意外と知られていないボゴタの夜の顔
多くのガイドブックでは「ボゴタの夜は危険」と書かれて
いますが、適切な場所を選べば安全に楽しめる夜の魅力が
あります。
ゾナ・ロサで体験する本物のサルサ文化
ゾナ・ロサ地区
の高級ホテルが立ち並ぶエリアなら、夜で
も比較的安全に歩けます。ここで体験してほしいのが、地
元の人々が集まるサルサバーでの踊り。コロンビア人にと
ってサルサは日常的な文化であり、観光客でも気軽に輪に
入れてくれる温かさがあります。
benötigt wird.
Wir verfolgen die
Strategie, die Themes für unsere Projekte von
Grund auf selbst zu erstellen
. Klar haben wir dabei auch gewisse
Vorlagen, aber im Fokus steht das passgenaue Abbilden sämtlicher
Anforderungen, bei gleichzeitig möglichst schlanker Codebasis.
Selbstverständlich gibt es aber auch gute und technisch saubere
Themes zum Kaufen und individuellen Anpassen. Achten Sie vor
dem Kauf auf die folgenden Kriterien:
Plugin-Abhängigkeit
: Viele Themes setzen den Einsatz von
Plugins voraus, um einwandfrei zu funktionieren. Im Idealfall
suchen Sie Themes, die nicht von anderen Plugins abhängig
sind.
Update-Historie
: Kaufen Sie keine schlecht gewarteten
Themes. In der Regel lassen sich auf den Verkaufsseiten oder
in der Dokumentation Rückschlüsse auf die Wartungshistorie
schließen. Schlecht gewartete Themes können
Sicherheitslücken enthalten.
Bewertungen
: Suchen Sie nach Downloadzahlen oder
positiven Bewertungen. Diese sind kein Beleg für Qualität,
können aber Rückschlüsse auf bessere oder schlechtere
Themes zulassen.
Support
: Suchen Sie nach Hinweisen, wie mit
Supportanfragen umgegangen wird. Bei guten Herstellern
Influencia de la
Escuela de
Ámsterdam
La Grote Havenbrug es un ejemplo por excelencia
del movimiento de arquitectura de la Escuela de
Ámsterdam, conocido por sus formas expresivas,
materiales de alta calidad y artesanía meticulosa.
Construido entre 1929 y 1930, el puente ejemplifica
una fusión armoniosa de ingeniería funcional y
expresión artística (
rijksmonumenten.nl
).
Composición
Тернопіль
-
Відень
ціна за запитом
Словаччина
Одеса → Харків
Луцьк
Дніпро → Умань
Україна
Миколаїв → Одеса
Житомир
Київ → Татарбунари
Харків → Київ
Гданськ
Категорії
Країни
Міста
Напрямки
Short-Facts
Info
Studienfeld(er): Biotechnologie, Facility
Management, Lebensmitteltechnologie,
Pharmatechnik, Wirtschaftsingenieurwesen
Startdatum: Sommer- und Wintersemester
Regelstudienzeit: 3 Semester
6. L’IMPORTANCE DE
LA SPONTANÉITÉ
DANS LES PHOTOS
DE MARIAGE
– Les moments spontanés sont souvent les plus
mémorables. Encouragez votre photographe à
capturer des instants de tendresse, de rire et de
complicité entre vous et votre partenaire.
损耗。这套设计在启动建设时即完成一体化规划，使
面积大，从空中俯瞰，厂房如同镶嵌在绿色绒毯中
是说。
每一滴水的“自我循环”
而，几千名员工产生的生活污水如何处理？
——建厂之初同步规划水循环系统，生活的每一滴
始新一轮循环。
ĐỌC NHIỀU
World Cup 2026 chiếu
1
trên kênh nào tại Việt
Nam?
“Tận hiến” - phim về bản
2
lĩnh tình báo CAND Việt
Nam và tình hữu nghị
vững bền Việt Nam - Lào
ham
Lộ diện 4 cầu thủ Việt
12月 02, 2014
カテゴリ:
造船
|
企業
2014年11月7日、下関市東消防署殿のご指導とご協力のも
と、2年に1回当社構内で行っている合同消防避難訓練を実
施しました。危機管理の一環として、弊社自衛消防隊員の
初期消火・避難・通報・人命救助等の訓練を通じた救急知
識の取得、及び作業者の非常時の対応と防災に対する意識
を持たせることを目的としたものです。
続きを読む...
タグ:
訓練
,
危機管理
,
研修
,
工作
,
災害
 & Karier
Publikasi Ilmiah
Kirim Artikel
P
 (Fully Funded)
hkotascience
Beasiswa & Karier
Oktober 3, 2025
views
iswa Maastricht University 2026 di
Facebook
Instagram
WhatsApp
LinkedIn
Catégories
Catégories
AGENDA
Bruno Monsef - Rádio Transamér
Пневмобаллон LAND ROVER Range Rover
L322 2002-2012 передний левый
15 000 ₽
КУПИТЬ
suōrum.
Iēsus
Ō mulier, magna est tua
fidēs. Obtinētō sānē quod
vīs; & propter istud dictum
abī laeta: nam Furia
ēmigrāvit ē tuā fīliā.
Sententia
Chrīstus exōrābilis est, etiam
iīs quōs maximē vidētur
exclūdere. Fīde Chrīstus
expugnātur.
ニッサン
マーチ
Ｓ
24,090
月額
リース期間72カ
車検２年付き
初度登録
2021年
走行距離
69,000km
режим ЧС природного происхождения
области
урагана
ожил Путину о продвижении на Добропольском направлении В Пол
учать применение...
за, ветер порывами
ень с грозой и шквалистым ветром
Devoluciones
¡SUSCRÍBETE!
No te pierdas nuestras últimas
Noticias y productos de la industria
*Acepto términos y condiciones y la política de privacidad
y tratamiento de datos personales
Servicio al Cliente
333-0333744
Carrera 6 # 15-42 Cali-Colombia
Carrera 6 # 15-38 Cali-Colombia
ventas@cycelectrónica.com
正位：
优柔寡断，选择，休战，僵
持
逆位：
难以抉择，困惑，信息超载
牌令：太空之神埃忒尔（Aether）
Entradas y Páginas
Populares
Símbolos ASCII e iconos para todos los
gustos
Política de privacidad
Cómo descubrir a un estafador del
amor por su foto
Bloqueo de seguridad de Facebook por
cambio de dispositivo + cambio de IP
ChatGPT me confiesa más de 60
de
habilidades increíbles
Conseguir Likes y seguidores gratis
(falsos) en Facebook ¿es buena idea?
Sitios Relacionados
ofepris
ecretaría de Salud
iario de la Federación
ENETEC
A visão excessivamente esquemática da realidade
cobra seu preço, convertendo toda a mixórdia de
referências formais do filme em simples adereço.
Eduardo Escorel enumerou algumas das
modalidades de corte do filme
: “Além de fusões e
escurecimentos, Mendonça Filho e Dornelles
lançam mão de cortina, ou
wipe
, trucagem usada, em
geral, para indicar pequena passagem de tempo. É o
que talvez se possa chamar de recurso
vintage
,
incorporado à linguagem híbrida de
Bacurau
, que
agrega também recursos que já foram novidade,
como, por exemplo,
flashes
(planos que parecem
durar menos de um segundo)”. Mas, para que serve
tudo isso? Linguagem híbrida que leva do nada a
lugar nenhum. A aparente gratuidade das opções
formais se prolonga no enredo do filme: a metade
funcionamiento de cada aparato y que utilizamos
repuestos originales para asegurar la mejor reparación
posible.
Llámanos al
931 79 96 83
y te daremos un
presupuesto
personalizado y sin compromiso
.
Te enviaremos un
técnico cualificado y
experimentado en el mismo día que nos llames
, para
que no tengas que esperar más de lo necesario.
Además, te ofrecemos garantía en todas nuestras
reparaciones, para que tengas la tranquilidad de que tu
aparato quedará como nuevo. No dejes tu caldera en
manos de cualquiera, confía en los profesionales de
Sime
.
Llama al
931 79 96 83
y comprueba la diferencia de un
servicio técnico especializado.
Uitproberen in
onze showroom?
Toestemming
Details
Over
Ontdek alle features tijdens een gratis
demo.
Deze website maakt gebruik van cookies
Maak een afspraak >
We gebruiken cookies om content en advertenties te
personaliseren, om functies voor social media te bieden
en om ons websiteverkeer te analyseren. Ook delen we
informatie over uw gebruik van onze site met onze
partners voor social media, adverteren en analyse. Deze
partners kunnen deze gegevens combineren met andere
==========
*Your task*
From the first line of the listing above to the line that contains "Construido entre 1929", inclusive, restate every line word for word. Nothing else belongs in the answer.

*Solution to this exercise*
意外と知られていないボゴタの夜の顔
多くのガイドブックでは「ボゴタの夜は危険」と書かれて
いますが、適切な場所を選べば安全に楽しめる夜の魅力が
あります。
ゾナ・ロサで体験する本物のサルサ文化
ゾナ・ロサ地区
の高級ホテルが立ち並ぶエリアなら、夜で
も比較的安全に歩けます。ここで体験してほしいのが、地
元の人々が集まるサルサバーでの踊り。コロンビア人にと
ってサルサは日常的な文化であり、観光客でも気軽に輪に
入れてくれる温かさがあります。
benötigt wird.
Wir verfolgen die
Strategie, die Themes für unsere Projekte von
Grund auf selbst zu erstellen
. Klar haben wir dabei auch gewisse
Vorlagen, aber im Fokus steht das passgenaue Abbilden sämtlicher
Anforderungen, bei gleichzeitig möglichst schlanker Codebasis.
Selbstverständlich gibt es aber auch gute und technisch saubere
Themes zum Kaufen und individuellen Anpassen. Achten Sie vor
dem Kauf auf die folgenden Kriterien:
Plugin-Abhängigkeit
: Viele Themes setzen den Einsatz von
Plugins voraus, um einwandfrei zu funktionieren. Im Idealfall
suchen Sie Themes, die nicht von anderen Plugins abhängig
sind.
Update-Historie
: Kaufen Sie keine schlecht gewarteten
Themes. In der Regel lassen sich auf den Verkaufsseiten oder
in der Dokumentation Rückschlüsse auf die Wartungshistorie
schließen. Schlecht gewartete Themes können
Sicherheitslücken enthalten.
Bewertungen
: Suchen Sie nach Downloadzahlen oder
positiven Bewertungen. Diese sind kein Beleg für Qualität,
können aber Rückschlüsse auf bessere oder schlechtere
Themes zulassen.
Support
: Suchen Sie nach Hinweisen, wie mit
Supportanfragen umgegangen wird. Bei guten Herstellern
Influencia de la
Escuela de
Ámsterdam
La Grote Havenbrug es un ejemplo por excelencia
del movimiento de arquitectura de la Escuela de
Ámsterdam, conocido por sus formas expresivas,
materiales de alta calidad y artesanía meticulosa.
Construido entre 1929 y 1930, el puente ejemplifica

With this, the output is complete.